3. ... Mostly Because A Lack Of Forgiveness Is Associated With A Stress Response
It's not so much that forgiveness itself is an inherently healthy state; it seems that the alternative is deeply bad for us. Holding on to wrongs rather than letting them go significantly increases bodily stress measures in a very prominent way. One prominent study found that people ruminating on past wrongs that hadn't been forgiven demonstrated significant signs of internal stress in their heart rates, facial tension, and sweating. Some Berkeley scientists, wanting to build on this research, looked at the levels of the stress hormone cortisol in people who did and did not forgive their romantic partners' faults, and found a spike effect in those who couldn't. Cortisol peaks are associated with chronic stress, one of the nastiest ways in which you can hammer your own body from the inside out; Johns Hopkins Hospital calls the serious physical burden of carrying grudges "enormous."
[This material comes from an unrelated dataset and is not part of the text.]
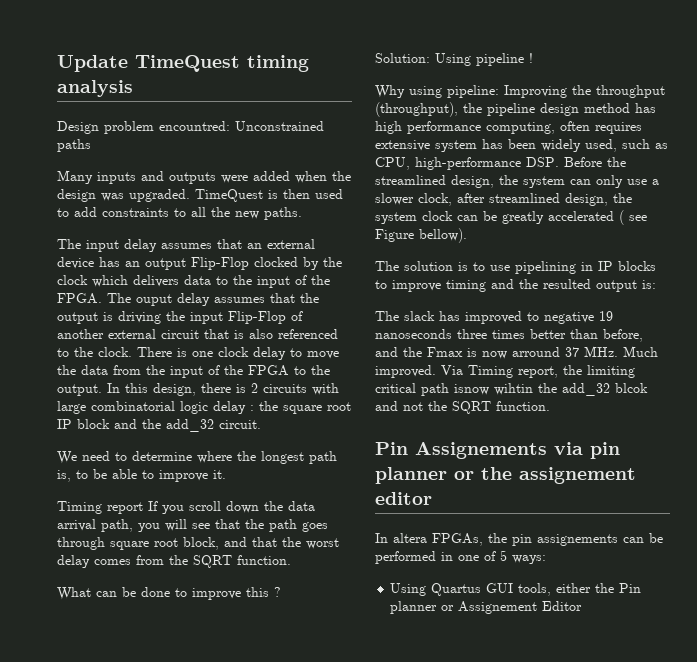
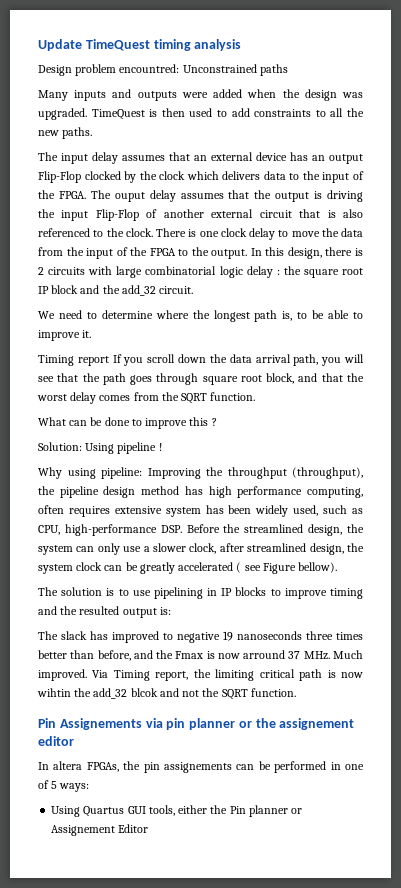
[454,384,489,395] isnow -> [327,670,363,678] is now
4. There Are 2 Main Types Of Forgiveness
In terms of psychological outcome, many psychologists distinguish between different kinds of forgiveness: state and trait. One is specific, while the other is more abstract. "Trait measures assess the extent to which individuals exhibit a tendency to forgive someone after this person has committed some offensive or inappropriate act," writes Dr. Simon Moss. "State measures assess the degree to which individuals forgive a specific act or violation of some expectation."
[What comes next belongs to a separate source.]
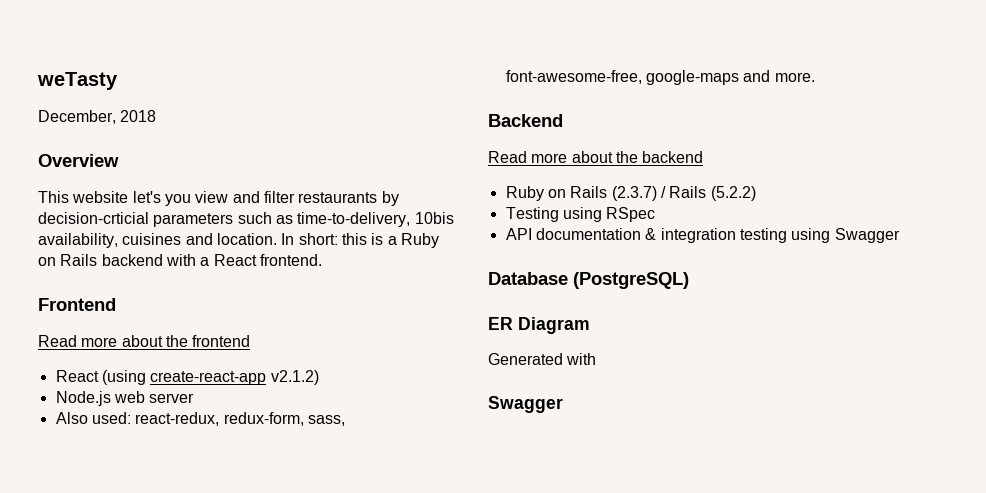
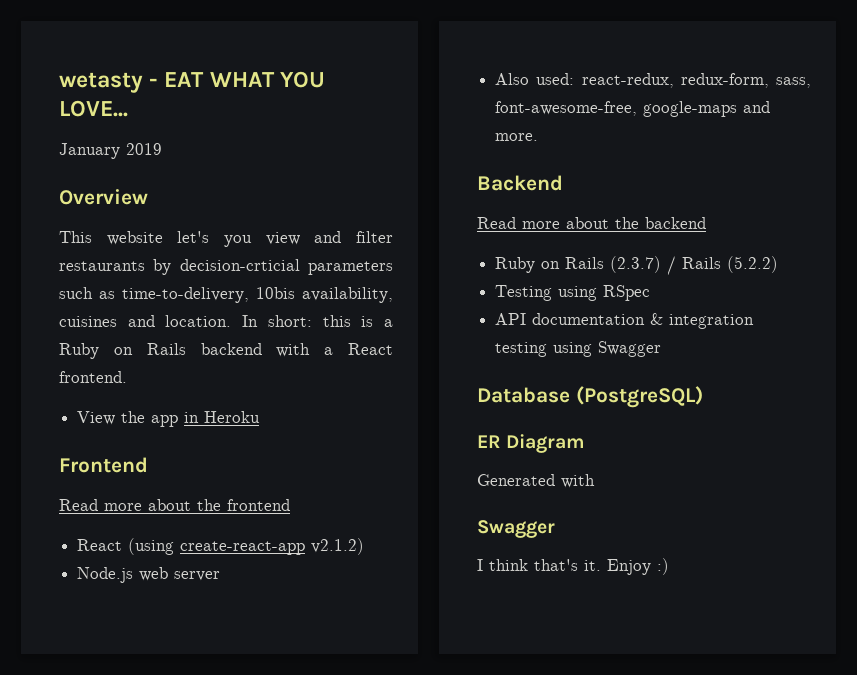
[37,72,118,90] [38,110,157,124] weTasty // December, 2018 -> [59,71,325,93] [59,100,128,117] [59,143,162,159] wetasty - EAT WHAT YOU LOVE... // January 2019
(322, 260) none -> [77,411,261,427] // View the app in Heroku
(563, 404) none -> [477,558,669,575] // I think that's it. Enjoy :)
In other words, trait forgiveness identifies whether you're willing to forgive a person in a lot of different situations, whereas state forgiveness is about more specific transgressions on particular times. A 2008 study found that both state and trait forgiveness in people were associated with better health outcomes, but some philosophers argue that it's a false division that doesn't actually do much for human psychology.
5. Some Things Are Psychologically Harder To Forgive Than Others
It will come as no surprise when I tell you that humans tend to regard offences against them in a variety of ways, and that certain transgressions are more difficult to forgive than others. A 2010 study found that, while many factors mediate how we feel about forgiveness in general (including our faith and personal beliefs about forgiveness), personal betrayals like affairs tended to be highest on the list of things that were unforgiven. We perceive the damage of those personal offences as more extensive and corrosive than, say, being robbed in a mall by a stranger.
Betrayal, it turns out, requires a very specific model of forgiveness in order to be resolved correctly. A 2010 study of romantic partners attempting to get over a betrayal of some kind found that forgiveness needed to be dyadic , or involving the actions of both partners. The offending partner needed to apologize and attempt to make amends, and the offended partner needed to accept this and attempt to heal and forgive. Without both parts of these, forgiveness was unlikely to happen. If you can't get over a serious wrong because the person in question has never expressed remorse, it's not your fault — but it might be worth trying anyway.